## To do
Beginning with the line that holds "an generally see" and finishing with the line that holds "on Nintendo hardware", repeat the listing exactly, leaving every picture out.

┄┄┄┄┄┄┄┄┄┄┄┄┄┄┄┄┄┄┄┄

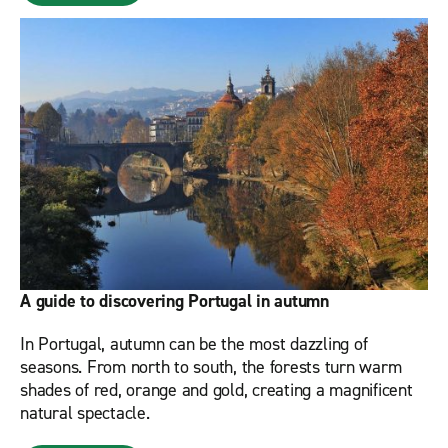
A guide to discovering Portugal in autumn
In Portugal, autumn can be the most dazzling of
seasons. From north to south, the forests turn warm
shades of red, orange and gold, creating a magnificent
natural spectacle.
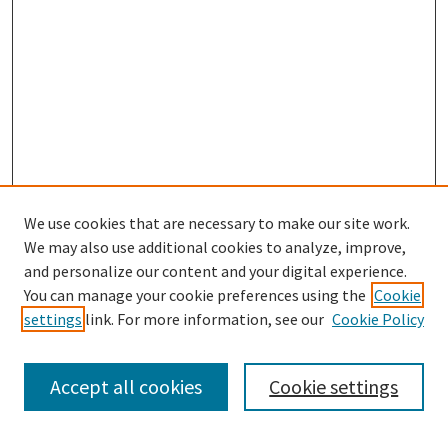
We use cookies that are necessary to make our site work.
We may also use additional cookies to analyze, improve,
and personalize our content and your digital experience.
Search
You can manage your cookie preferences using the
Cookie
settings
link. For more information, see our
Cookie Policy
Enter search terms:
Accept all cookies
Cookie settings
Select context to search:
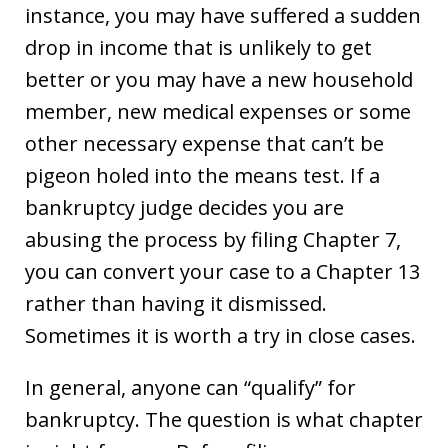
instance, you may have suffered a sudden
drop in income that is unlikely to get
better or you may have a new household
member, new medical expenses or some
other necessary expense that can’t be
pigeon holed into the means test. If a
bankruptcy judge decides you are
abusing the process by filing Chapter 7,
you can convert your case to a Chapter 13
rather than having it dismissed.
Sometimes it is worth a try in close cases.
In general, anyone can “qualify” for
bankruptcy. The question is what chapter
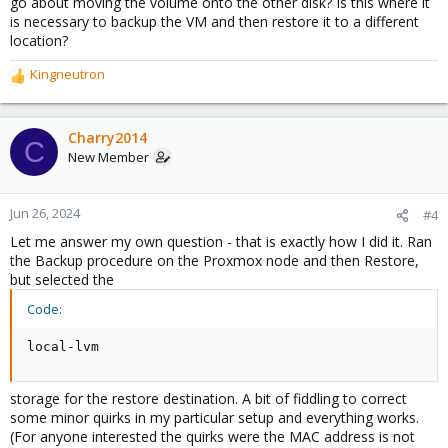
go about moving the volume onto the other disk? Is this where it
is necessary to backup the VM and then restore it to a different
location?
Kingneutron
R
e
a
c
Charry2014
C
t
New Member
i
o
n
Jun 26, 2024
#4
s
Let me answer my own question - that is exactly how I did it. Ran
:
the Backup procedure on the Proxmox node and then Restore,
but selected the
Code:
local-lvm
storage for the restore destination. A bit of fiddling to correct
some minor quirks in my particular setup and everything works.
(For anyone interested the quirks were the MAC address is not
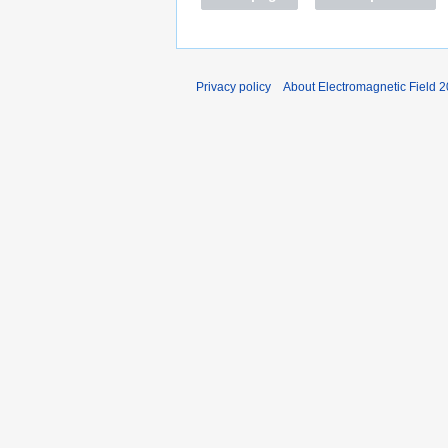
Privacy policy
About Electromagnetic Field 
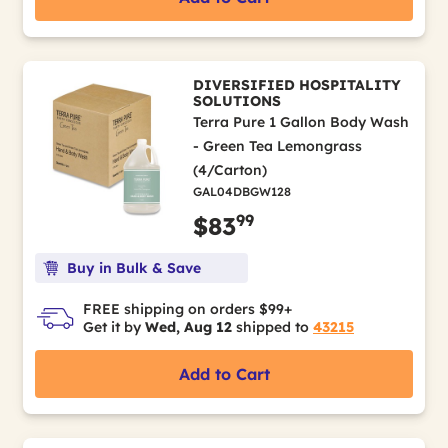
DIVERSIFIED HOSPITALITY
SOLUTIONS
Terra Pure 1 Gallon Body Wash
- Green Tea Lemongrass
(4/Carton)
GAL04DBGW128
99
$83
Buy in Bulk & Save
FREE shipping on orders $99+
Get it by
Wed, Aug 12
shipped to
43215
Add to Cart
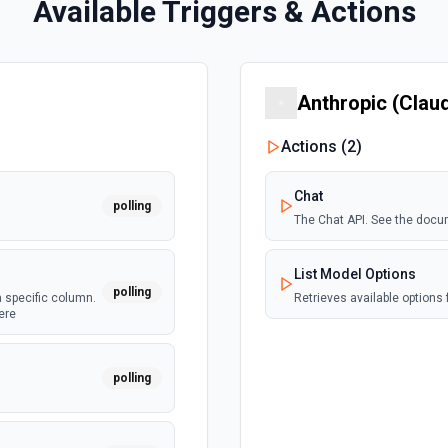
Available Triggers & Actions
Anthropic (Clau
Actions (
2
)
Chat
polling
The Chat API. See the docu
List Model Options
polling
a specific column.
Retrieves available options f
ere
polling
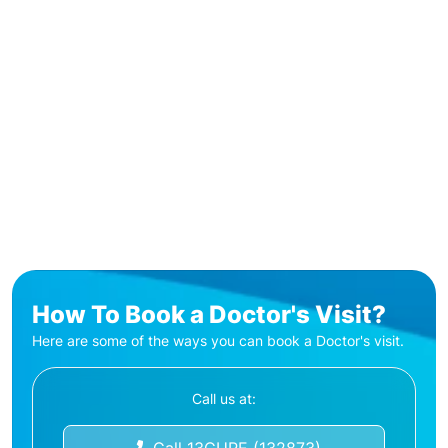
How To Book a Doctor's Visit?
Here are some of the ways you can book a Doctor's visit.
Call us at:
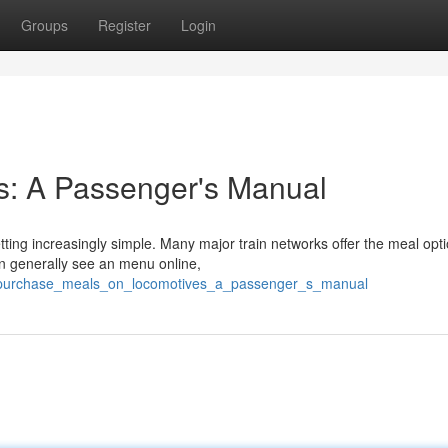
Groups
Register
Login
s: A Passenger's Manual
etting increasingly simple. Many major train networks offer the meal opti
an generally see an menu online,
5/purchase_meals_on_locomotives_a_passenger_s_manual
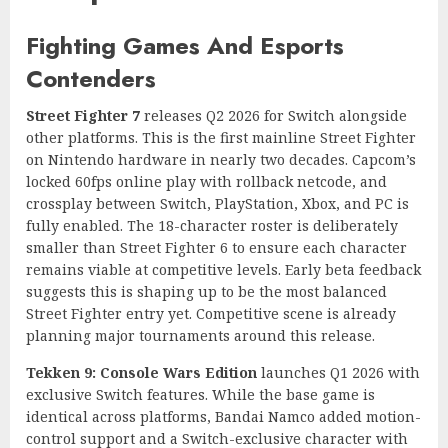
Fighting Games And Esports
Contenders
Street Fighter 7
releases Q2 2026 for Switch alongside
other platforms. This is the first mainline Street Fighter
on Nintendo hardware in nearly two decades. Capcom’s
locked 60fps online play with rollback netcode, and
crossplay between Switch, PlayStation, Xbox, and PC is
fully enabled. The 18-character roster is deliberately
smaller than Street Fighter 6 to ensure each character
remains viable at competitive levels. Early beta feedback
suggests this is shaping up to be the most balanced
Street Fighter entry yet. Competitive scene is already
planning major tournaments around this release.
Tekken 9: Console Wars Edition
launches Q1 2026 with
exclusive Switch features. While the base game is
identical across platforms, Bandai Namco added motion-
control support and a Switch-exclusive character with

┄┄┄┄┄┄┄┄┄┄┄┄┄┄┄┄┄┄┄┄

## Solution to this problem
an generally see an menu online,
5/purchase_meals_on_locomotives_a_passenger_s_manual
Fighting Games And Esports
Contenders
Street Fighter 7
releases Q2 2026 for Switch alongside
other platforms. This is the first mainline Street Fighter
on Nintendo hardware in nearly two decades. Capcom’s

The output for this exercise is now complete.